··· SELECTED PASSAGE

Let's start by the beginning.

Discussion in 'Abstract' started by ajhingel, Oct 24, 2016.

  1. Abstract photography has always been with us since the middle of the 19th century, but let's just start by exemples, more than half a century later, by referring first of all to to Alvin Langdon Coburn (1910 and 20s). an American Pictorialist, member of the PhotoSecession group (Stieglitz, Steichen) and later active member of the British Vorticist movement (Cubism). He is a good example of how abstractions can be made by a multiple indefinite number of technics.
    His so-called « vortographs » have been mentioned as the "first abstract photographies" (which is a huge exaggeration of his importance) made by a kaleidoscopic repetitions of forms achieved by photographing objects through a triangular arrangement of three mirrors.
    Like these vortographs.
    Or look at his double portrait Doubleportrait
    Or his Octopus, New York photo
    Or his portrait of Ezra Pound
    Or this of a bicycle wheel
    or one could also look at this "Man Ray version of Man Ray" of imogen Cunningham
    - or many many others
    The technics that have been used in this very short series of examples of "abstract photography" or similar, are for example :
    • Cameraless photography (Photograms, rayograms...)
    • Super-imposition
    • multiple exposures
    • photo-montage
    • moving objects and lights
    • multiple exposures of arrested movement
    • physiographs
    • superimposing negative and positive versions
    • etc
    Digital photography and post-processing has immensely expanded the possibilities for creating abstract photos and seems also to have reinvented the creative possibilities of "cameraless photography".

······
··· DATA SUPPLIED

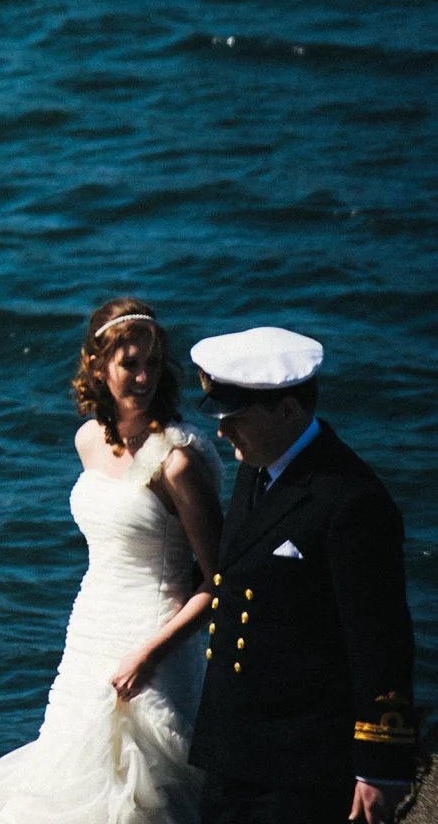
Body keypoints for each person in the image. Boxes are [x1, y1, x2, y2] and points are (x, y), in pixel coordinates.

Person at [0, 297, 224, 824]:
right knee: (65, 779)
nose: (143, 377)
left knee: (139, 796)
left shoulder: (177, 461)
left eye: (151, 363)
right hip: (89, 635)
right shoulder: (88, 440)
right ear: (98, 365)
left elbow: (220, 584)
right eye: (129, 363)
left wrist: (148, 655)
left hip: (154, 644)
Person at [186, 326, 420, 824]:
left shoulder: (351, 501)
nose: (223, 432)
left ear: (288, 411)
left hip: (301, 765)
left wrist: (380, 767)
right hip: (232, 751)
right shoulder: (257, 466)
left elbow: (381, 643)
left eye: (236, 417)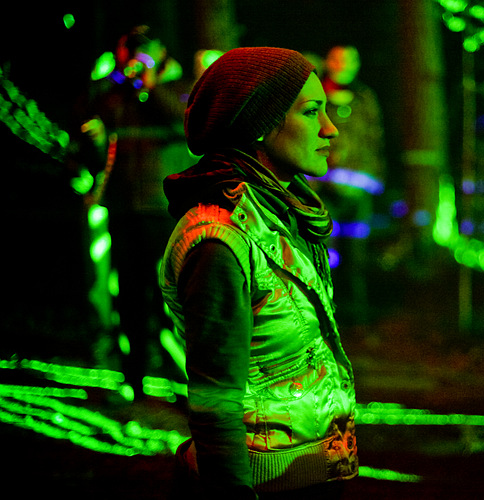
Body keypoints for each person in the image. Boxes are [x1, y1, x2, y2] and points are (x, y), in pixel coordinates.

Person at [159, 47, 358, 498]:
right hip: (262, 487)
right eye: (312, 111)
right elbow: (215, 399)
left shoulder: (285, 215)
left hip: (310, 477)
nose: (330, 129)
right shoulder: (220, 240)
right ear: (261, 125)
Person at [76, 26, 192, 398]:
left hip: (164, 208)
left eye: (146, 51)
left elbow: (182, 124)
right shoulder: (113, 93)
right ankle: (133, 376)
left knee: (169, 293)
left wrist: (151, 85)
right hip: (123, 206)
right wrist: (96, 138)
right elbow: (97, 143)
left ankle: (181, 376)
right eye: (132, 52)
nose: (137, 59)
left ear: (160, 53)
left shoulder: (180, 88)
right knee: (128, 293)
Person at [317, 45, 386, 326]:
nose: (342, 66)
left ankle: (358, 319)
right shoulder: (315, 97)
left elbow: (375, 141)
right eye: (337, 60)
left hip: (358, 195)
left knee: (356, 259)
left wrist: (370, 180)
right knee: (325, 258)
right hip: (322, 196)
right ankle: (324, 319)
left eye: (349, 61)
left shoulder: (365, 99)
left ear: (357, 65)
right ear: (328, 62)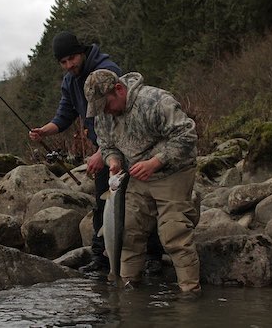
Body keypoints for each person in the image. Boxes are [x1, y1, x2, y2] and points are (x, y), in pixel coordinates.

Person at [29, 31, 164, 274]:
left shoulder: (106, 70)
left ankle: (153, 255)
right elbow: (65, 114)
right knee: (102, 205)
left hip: (130, 146)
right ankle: (102, 261)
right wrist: (45, 131)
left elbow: (116, 118)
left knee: (142, 202)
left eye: (72, 58)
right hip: (106, 150)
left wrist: (102, 152)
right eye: (63, 62)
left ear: (81, 52)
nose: (69, 65)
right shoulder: (70, 81)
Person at [84, 69, 201, 296]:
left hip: (173, 171)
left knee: (173, 231)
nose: (105, 112)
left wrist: (156, 162)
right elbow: (107, 145)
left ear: (118, 90)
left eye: (106, 105)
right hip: (137, 174)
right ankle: (129, 289)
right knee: (128, 229)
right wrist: (114, 161)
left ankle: (190, 294)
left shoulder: (156, 101)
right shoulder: (104, 115)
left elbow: (187, 135)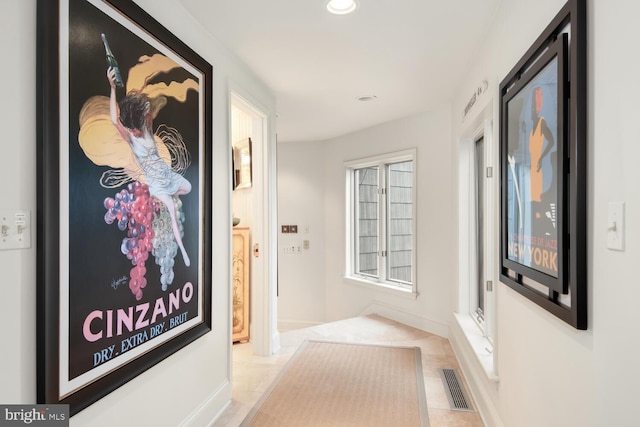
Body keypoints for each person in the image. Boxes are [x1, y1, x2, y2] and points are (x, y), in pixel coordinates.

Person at [107, 66, 192, 267]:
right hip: (157, 184)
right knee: (172, 213)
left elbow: (147, 110)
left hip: (167, 174)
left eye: (136, 129)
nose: (135, 132)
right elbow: (113, 119)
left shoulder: (146, 127)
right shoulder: (130, 138)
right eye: (132, 129)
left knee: (188, 188)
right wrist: (112, 87)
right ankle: (184, 252)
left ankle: (173, 196)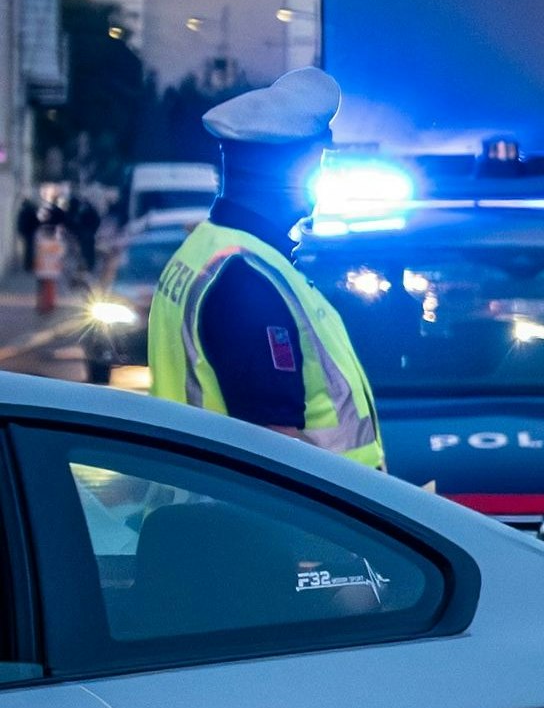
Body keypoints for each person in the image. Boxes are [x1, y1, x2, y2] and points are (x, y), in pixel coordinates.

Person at [143, 69, 387, 464]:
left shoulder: (210, 249)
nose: (322, 175)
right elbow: (275, 446)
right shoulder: (247, 281)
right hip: (284, 521)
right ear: (281, 172)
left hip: (208, 504)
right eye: (316, 161)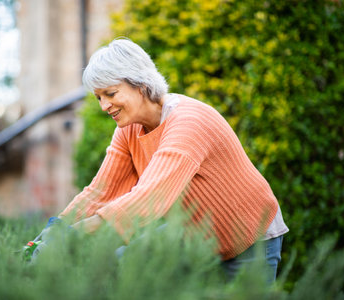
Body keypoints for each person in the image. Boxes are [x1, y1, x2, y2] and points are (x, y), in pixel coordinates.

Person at [52, 38, 289, 282]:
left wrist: (74, 235)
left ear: (140, 83)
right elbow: (101, 191)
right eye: (98, 97)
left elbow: (149, 198)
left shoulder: (188, 122)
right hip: (197, 234)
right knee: (128, 263)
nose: (104, 106)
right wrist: (54, 231)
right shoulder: (129, 129)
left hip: (248, 235)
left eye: (110, 94)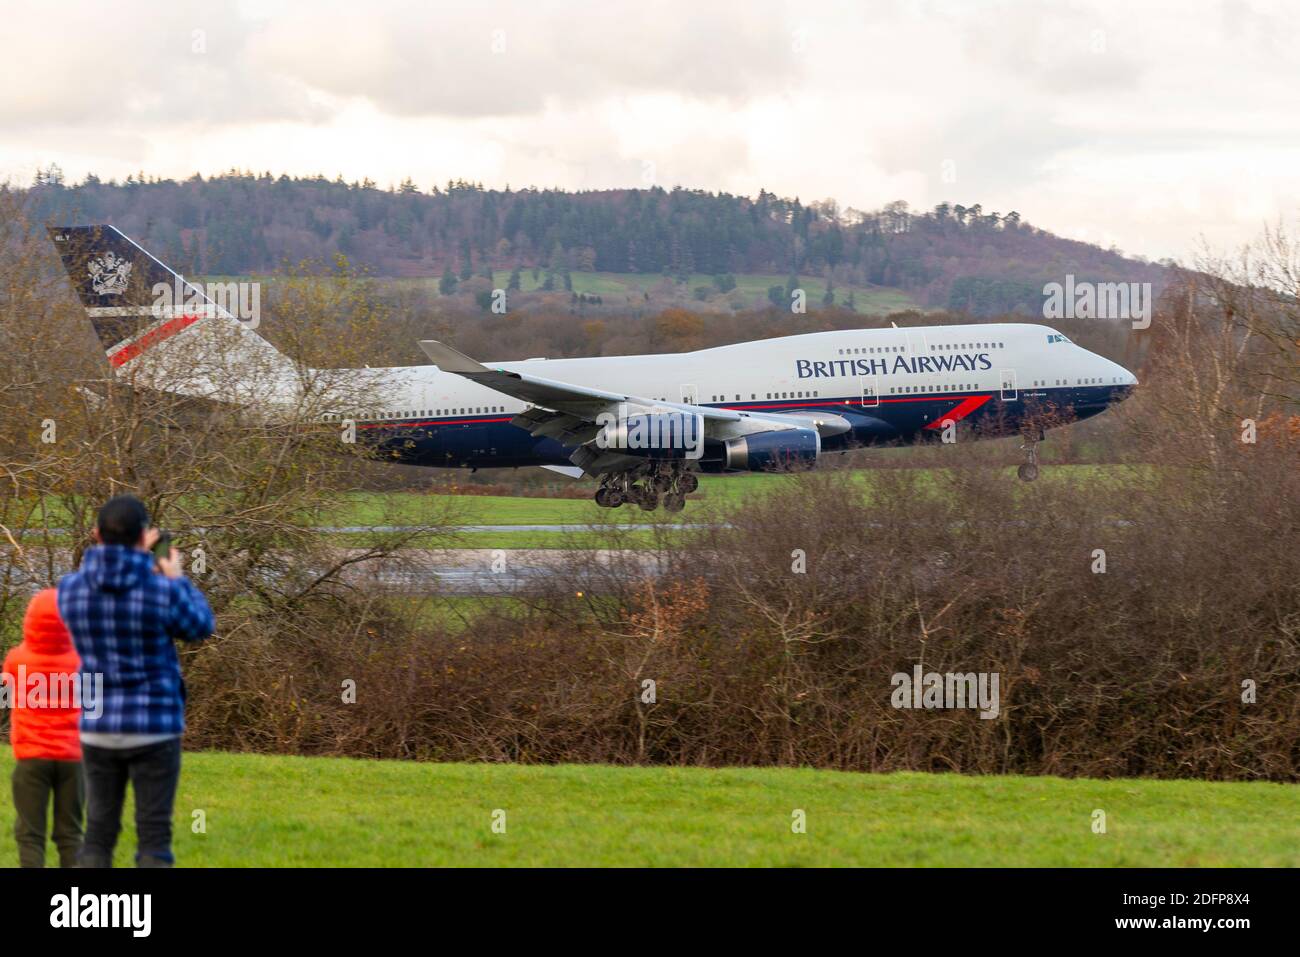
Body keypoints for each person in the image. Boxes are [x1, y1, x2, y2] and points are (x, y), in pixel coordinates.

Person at [57, 495, 214, 867]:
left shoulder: (70, 590)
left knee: (97, 836)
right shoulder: (161, 590)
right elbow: (201, 626)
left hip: (97, 726)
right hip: (154, 727)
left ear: (96, 534)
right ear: (144, 537)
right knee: (154, 837)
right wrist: (175, 579)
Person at [4, 589, 84, 867]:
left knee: (30, 835)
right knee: (71, 834)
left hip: (31, 758)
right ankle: (77, 905)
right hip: (73, 759)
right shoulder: (82, 661)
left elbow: (5, 692)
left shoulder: (16, 659)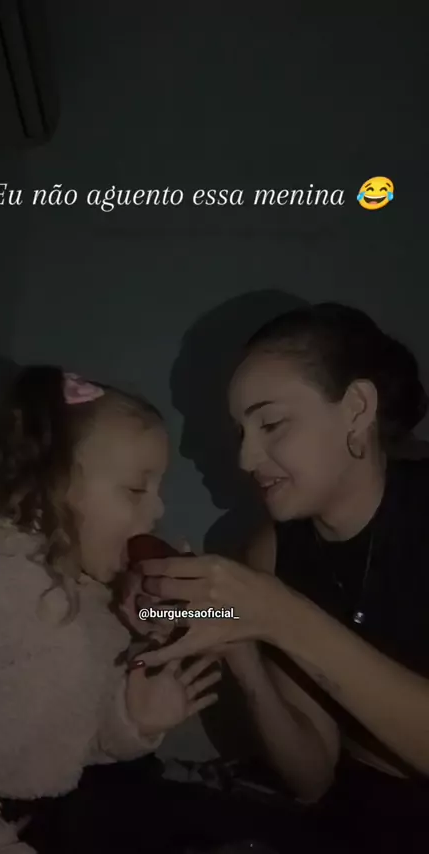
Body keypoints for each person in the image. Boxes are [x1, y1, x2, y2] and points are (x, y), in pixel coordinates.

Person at [130, 303, 429, 852]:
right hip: (363, 813)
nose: (246, 458)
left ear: (357, 409)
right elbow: (311, 777)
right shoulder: (270, 550)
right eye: (241, 432)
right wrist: (242, 647)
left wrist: (281, 615)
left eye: (270, 424)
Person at [0, 366, 220, 854]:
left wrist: (133, 718)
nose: (159, 510)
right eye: (136, 489)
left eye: (159, 490)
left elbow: (72, 740)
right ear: (54, 482)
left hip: (58, 814)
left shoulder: (93, 592)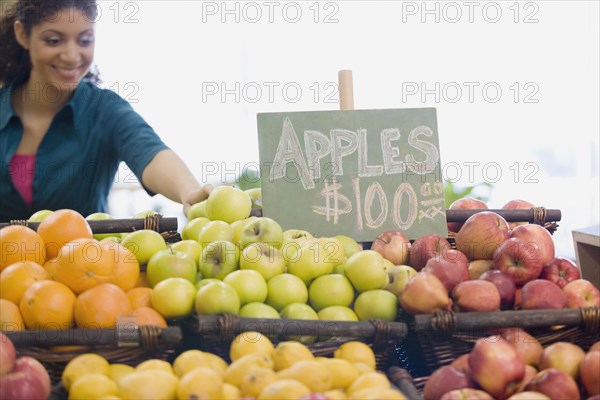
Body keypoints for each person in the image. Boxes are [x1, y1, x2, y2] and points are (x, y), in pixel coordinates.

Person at [0, 0, 212, 223]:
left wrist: (188, 191)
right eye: (54, 40)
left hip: (86, 258)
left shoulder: (104, 110)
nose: (72, 56)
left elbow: (150, 152)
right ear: (23, 34)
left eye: (84, 40)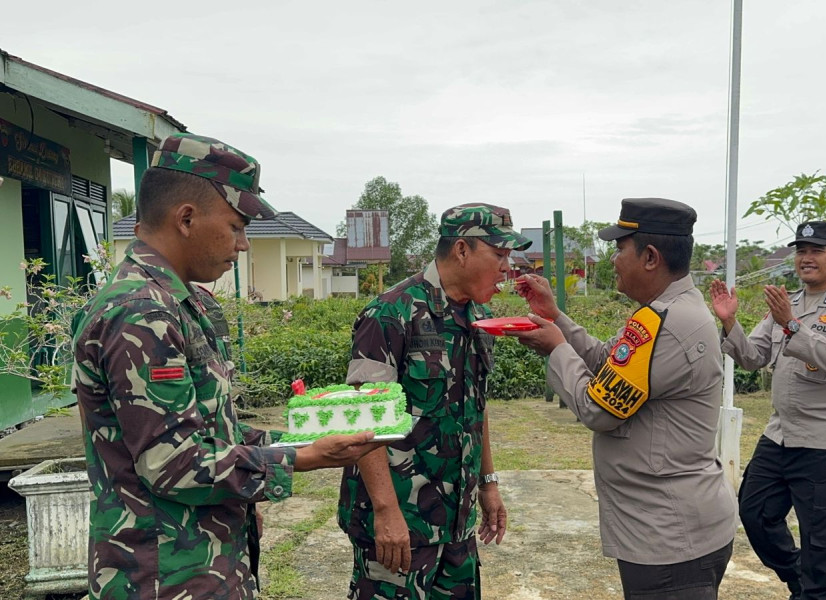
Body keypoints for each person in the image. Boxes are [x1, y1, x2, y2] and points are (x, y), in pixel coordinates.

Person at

······

- **EXERCISE**
List the techniques that the forum post on abstract photography names as having been used in its short series of examples.

- **SOLUTION FOR THIS TASK**
- Cameraless photography (photograms, rayograms)
- Super-imposition
- Multiple exposures
- Photo-montage
- Moving objects and lights
- Multiple exposures of arrested movement
- Physiographs
- Superimposing negative and positive versions